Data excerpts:
══════════════════════════════
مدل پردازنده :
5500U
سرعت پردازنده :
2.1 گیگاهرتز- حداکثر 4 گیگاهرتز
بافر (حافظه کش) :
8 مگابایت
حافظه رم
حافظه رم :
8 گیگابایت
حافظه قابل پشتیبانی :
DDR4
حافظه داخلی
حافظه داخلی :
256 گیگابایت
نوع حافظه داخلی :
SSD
══════════════════════════════
YOUR INSTRUCTIONS:
Copy every one of the lines above precisely, keeping each character and line break unchanged.

TASK RESULT:
مدل پردازنده :
5500U
سرعت پردازنده :
2.1 گیگاهرتز- حداکثر 4 گیگاهرتز
بافر (حافظه کش) :
8 مگابایت
حافظه رم
حافظه رم :
8 گیگابایت
حافظه قابل پشتیبانی :
DDR4
حافظه داخلی
حافظه داخلی :
256 گیگابایت
نوع حافظه داخلی :
SSD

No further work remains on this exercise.